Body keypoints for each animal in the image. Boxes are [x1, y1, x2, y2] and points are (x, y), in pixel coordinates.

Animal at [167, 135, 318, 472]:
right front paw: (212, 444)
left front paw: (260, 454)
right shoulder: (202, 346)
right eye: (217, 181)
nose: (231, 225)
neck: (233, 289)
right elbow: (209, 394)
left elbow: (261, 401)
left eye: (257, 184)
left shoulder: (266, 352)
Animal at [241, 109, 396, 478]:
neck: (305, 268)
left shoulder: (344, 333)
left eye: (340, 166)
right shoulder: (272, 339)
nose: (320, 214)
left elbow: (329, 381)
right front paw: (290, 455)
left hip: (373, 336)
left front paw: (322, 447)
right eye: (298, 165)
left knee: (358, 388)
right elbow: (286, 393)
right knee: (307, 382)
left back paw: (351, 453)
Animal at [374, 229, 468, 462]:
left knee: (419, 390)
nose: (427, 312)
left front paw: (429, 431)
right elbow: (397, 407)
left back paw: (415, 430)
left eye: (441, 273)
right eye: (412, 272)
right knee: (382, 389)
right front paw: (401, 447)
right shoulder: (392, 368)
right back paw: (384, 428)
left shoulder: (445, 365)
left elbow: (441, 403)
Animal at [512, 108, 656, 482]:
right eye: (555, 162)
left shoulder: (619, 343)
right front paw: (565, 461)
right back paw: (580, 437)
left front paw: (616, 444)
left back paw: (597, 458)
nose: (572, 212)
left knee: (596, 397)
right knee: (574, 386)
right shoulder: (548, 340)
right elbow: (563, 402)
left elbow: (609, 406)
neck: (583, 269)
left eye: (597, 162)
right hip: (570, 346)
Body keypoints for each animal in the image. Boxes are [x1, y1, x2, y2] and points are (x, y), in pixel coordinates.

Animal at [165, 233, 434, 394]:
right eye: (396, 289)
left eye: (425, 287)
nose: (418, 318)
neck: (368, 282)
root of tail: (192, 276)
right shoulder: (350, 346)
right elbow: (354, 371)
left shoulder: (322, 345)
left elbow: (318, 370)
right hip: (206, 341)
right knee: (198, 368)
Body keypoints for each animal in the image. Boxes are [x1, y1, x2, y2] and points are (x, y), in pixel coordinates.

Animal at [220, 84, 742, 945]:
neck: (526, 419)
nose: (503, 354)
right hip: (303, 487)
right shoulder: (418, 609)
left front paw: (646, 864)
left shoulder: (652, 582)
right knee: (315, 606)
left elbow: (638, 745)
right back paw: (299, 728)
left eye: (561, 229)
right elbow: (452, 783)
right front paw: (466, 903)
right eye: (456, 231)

• What the exercise asks: The answer is the records above restated word for word from their opening line through the line that holds "right elbow: (354, 371)", both included, and nothing else.

• Answer below:
Body keypoints for each animal in the image. Boxes are [x1, y1, x2, y2] and points are (x, y), in pixel coordinates.

Animal at [167, 135, 318, 472]:
right front paw: (212, 444)
left front paw: (260, 454)
right shoulder: (202, 346)
right eye: (217, 181)
nose: (231, 225)
neck: (233, 289)
right elbow: (209, 394)
left elbow: (261, 401)
left eye: (257, 184)
left shoulder: (266, 352)
Animal at [241, 109, 396, 478]:
neck: (305, 268)
left shoulder: (344, 333)
left eye: (340, 166)
right shoulder: (272, 339)
nose: (320, 214)
left elbow: (329, 381)
right front paw: (290, 455)
left hip: (373, 336)
left front paw: (322, 447)
right eye: (298, 165)
left knee: (358, 388)
right elbow: (286, 393)
right knee: (307, 382)
left back paw: (351, 453)
Animal at [374, 229, 468, 462]:
left knee: (419, 390)
nose: (427, 312)
left front paw: (429, 431)
right elbow: (397, 407)
left back paw: (415, 430)
left eye: (441, 273)
right eye: (412, 272)
right knee: (382, 389)
right front paw: (401, 447)
right shoulder: (392, 368)
right back paw: (384, 428)
left shoulder: (445, 365)
left elbow: (441, 403)
Animal at [512, 108, 656, 482]:
right eye: (555, 162)
left shoulder: (619, 343)
right front paw: (565, 461)
right back paw: (580, 437)
left front paw: (616, 444)
left back paw: (597, 458)
nose: (572, 212)
left knee: (596, 397)
right knee: (574, 386)
right shoulder: (548, 340)
right elbow: (563, 402)
left elbow: (609, 406)
neck: (583, 269)
left eye: (597, 162)
right hip: (570, 346)
Body keypoints for each animal in the image. Boxes are [x1, y1, x2, y2] and points are (x, y), in pixel coordinates.

Animal at [165, 233, 434, 394]:
right eye: (396, 289)
left eye: (425, 287)
nose: (418, 318)
neck: (368, 282)
root of tail: (192, 276)
right shoulder: (350, 346)
right elbow: (354, 371)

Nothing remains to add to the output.